▶ [Extract]
----

Venture Capital Funds
Investors Pour Into Venture Capital Funds Even as Markets Cool
 Nov 02, 2022
WSJ | Heather Somerville

Investors who fund venture-capital firms continue to plow money into the sector, eager for access to hot technology startups even as the industry lurches into a bear market.

Venture-capital funds raised $151 billion in the first three quarters of this year, exceeding any prior full-year fundraising, according to recently released information from PitchBook Data Inc. The money has been concentrated in fewer, larger funds, such as Sequoia Capital’s $2.25 billion and Lightspeed Venture Partners’ $7.1 billion hauls from July. But even first-time fund managers, who tend to struggle in downturns, have so far been resilient. Funding for newcomers is on pace to match or exceed nearly every year before 2021, according to PitchBook.

The surge has added up to a record of nearly $300 billion in so-called dry powder, or money that is available to spend.

Many family offices, sovereign-wealth funds, fund of funds and other so-called limited partners remain steadfast backers of venture-capital firms, convinced that technology trends such as cryptocurrency and artificial intelligence will outlast any economic downturn. Historically, venture capital has offered better returns than other asset classes, even in a recession. Venture-capital firms are still stockpiling larger-than-ever mounds of money, despite the broad decline of tech stocks and persistent inflation. 

“We are actively writing checks,” said Michael Kim, founder of Cendana Capital, which invests in early-stage VC funds. Mr. Kim said his firm’s investment pace remains as active as during the pandemic-driven heyday—early-stage startups are more insulated from macroeconomic trends.

----

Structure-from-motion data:
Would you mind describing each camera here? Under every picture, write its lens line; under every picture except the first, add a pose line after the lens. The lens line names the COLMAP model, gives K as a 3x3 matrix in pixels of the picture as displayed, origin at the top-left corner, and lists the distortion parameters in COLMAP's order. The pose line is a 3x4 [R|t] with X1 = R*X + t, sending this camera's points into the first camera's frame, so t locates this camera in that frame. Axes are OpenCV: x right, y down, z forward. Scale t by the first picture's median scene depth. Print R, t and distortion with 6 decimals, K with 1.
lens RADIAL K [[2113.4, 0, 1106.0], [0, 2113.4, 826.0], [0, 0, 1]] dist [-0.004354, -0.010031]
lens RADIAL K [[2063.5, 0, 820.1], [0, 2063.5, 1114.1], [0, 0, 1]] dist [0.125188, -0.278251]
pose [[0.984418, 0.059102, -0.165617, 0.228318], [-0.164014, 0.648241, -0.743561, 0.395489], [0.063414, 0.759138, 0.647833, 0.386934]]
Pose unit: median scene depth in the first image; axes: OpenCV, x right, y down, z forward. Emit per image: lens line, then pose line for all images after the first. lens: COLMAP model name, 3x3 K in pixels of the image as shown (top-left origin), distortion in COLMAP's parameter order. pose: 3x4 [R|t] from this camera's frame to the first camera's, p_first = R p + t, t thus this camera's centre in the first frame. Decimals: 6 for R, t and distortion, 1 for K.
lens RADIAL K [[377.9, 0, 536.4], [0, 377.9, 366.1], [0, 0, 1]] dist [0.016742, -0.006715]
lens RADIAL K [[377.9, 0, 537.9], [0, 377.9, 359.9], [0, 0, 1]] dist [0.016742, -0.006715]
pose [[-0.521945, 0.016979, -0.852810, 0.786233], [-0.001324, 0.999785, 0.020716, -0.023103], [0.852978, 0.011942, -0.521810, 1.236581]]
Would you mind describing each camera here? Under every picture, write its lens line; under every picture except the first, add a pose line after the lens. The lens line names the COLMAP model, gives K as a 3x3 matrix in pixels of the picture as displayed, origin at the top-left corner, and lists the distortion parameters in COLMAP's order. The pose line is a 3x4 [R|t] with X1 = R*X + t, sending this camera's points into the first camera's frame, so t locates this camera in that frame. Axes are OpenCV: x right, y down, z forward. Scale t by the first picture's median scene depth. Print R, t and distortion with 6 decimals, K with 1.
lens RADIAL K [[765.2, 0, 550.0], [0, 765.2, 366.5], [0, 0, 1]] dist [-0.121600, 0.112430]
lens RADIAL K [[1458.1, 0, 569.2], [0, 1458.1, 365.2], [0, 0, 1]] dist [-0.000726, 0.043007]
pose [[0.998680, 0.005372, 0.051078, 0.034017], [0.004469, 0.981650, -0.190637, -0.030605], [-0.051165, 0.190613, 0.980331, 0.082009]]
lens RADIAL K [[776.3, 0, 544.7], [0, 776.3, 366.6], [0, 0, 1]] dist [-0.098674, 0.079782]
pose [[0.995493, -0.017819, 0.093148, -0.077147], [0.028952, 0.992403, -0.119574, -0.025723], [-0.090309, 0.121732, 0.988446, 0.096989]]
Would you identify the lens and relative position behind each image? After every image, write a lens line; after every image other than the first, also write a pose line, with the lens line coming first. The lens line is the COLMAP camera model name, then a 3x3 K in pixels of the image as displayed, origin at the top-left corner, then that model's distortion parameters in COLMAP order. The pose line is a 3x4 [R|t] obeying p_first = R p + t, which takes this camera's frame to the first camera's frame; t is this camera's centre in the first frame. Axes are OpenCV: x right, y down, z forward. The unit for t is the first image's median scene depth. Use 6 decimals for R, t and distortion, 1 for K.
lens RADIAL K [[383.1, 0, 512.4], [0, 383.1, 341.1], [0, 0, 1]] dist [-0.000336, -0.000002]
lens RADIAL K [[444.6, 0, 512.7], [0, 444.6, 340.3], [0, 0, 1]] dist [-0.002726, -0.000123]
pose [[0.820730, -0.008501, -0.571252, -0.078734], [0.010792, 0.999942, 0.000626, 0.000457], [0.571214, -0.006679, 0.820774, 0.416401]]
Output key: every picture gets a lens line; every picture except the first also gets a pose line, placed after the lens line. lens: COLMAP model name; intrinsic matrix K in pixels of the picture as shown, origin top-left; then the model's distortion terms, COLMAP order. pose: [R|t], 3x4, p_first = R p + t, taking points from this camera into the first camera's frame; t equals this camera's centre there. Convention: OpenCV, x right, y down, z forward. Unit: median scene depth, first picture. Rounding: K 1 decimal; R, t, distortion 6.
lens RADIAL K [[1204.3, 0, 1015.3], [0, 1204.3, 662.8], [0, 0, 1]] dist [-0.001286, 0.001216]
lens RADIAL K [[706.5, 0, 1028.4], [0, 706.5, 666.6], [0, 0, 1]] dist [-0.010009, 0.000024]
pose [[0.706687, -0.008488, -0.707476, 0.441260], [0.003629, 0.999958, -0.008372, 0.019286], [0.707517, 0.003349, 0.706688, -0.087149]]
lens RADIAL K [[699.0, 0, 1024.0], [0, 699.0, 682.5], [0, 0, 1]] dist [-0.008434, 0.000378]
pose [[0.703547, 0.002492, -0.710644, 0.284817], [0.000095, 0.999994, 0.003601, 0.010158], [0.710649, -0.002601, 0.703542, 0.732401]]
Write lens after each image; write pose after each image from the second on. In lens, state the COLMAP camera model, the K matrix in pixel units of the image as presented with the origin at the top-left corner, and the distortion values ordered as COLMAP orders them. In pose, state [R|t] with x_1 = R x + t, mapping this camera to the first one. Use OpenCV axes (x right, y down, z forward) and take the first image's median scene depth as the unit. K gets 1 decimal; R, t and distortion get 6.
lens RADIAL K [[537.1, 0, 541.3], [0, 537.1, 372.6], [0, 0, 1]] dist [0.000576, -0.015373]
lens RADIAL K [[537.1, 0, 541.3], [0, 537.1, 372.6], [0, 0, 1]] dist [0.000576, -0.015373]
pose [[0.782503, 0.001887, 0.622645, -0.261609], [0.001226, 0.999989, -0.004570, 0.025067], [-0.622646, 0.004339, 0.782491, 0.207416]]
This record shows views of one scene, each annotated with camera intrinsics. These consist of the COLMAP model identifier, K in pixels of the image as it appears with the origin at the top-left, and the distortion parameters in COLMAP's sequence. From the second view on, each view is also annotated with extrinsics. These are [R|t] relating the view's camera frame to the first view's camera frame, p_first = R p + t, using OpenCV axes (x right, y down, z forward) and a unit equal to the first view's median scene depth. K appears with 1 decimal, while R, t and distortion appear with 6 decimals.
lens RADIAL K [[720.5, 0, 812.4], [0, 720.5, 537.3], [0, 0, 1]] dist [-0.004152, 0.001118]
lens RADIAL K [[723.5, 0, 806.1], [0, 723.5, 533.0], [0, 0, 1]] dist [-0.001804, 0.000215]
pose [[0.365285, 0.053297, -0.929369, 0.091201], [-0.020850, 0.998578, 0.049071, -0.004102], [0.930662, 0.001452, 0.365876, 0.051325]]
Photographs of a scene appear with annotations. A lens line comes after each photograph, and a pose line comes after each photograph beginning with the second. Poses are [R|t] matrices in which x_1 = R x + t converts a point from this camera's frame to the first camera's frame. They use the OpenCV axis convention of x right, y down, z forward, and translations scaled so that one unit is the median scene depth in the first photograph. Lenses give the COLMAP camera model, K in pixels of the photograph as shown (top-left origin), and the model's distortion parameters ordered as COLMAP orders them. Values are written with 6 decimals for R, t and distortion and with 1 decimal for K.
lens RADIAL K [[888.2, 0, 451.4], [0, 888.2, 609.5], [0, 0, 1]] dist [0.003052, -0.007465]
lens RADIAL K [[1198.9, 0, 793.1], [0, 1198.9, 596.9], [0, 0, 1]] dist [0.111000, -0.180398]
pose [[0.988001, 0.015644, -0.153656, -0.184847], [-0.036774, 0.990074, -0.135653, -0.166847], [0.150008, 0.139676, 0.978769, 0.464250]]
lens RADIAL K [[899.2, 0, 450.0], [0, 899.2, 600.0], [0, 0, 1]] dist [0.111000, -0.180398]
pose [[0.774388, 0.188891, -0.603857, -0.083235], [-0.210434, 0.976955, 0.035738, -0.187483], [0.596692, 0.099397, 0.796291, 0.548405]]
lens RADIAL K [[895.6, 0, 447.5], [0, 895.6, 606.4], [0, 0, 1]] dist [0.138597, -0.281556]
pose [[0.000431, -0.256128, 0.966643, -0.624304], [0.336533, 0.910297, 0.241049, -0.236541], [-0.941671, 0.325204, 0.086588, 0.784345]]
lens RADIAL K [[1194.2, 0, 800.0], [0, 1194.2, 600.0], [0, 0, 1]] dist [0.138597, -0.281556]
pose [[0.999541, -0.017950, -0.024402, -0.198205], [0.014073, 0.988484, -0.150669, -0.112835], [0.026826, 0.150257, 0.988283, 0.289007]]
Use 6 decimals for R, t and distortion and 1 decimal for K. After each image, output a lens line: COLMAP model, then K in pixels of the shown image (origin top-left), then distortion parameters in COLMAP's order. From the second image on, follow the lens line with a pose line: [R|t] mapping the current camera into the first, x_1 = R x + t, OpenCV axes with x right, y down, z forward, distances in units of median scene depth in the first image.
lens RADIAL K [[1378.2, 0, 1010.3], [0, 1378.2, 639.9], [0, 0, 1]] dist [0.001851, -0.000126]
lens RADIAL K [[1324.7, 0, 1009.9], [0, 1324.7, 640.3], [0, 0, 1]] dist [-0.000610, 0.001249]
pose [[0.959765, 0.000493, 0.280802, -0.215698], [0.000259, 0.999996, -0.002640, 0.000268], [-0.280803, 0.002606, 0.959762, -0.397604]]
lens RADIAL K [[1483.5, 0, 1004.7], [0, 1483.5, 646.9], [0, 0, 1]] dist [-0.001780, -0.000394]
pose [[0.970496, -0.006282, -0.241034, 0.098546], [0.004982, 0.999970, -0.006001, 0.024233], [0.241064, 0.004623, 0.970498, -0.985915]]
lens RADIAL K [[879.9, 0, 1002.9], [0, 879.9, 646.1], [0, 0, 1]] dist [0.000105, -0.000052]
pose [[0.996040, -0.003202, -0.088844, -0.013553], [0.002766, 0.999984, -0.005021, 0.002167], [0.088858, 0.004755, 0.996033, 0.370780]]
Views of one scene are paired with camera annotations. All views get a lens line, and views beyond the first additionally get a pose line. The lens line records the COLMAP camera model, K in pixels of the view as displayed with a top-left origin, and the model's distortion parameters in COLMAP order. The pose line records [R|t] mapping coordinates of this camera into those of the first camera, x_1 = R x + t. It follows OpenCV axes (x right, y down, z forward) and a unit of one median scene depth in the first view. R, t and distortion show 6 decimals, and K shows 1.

----

▶ [Requirement] Put this sentence from the article on venture-capital fundraising into Spanish: "The surge has added up to a record of nearly $300 billion in so-called dry powder, or money that is available to spend." Nothing here depends on the lines.

▶ [Response for this exercise] El aumento ha sumado un récord de casi 300.000 millones de dólares en la llamada pólvora seca, o dinero que está disponible para gastar.